Why use hitchstory instead of a unit testing framework?
NOTE: This argument is a work in progress and there are still several things that need amending / adding.
This is not an argument against the following:
- Testing in general
- Test driven development
- Low level testing (of classes and methods or otherwise)
- Property based testing (e.g. hypothesis).
These are all good things in the right context. This is purely about the xUnit framework approach to testing - py.test, nose, unittest2, jUnit, etc. whether they are used to write traditional “unit tests”, integration tests or end to end tests.
There are, broadly speaking, two types of code - algorithmic code and integration code. Here are several examples of the former:
- A sorting algorithm (e.g. timsort or quicksort).
- Code in a business application that determines prices from a set of rules
- A function to slugify a title (e.g. The Silver Duck -> the-silver-duck).
Here are several examples of the latter:
- A basic CRUD application
- A device driver
The unsuitability of low level testing of algorithmic code
Low level testing of algorithmic code looks a little like this example testing an ‘incrementor’ from the py.test home page:
def test_answer(): assert inc(3) == 4
This is actually a good example of a clear test. The intent is obvious, the label is descriptive.
This works because the code is, despite being turing complete, declarative and simple. The problems grow, however,
There is no issue with separation of concerns and despite using a turing complete language, the code is not “too powerful” to inhibit understanding.
High level testing of integration code
Ultimately it boils down to two programming principles which hitchstory provides ‘rails’ to guide you:
- The rule of least power
- Separation of concerns
Hitchstory stories describe a sequence of events which describe either a user or a user-system interacting with your code. This can be used to describe the functioning of any software system. It is not necessary** to use turing complete code to describe a sequence of events, therefore, according to the rule of least power, you shouldn’t use turing complete code to do it.
However, turing complete code is required to set up and mimic this set of events. This is what the hitchstory engine is used for, which must be written in turing complete python.

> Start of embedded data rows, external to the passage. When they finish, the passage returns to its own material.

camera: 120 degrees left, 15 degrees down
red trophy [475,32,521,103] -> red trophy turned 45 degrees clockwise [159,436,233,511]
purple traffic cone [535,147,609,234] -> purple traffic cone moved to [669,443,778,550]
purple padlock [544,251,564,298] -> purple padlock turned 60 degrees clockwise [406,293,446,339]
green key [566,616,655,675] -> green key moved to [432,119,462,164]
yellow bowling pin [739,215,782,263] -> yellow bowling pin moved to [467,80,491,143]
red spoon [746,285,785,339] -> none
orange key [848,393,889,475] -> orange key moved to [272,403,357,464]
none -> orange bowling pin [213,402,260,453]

This divide between story definition and story execution also creates a natural barrier for the separation of concerns. Story definition goes in the stories while execution goes in the engine. Unit testing frameworks do not have any such natural barrier for separation of concerns.

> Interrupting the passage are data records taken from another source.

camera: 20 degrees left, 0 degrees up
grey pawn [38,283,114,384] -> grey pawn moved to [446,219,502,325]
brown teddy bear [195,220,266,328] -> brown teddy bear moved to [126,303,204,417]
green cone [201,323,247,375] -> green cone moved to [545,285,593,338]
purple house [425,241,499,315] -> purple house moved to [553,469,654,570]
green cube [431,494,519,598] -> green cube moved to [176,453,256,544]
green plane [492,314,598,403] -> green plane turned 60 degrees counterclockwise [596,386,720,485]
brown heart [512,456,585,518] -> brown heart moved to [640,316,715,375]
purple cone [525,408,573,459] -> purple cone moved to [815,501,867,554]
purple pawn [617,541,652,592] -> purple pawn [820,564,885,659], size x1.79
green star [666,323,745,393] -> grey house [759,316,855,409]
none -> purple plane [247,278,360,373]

Web developers may be familiar with this principle as it is expressed in web development frameworks where (intentionally less powerful) templating languages are used to render HTML, separated by a divide from more powerful ‘controller’ (or, in Django, ‘view’) code.
Other features which are not (and cannot) be duplicated in unit testing frameworks:
What does hitchstory do that unit tests can’t?
The hitchdev framework does come with a lot of useful testing tools which could just as easily be used with py.test if you so wish.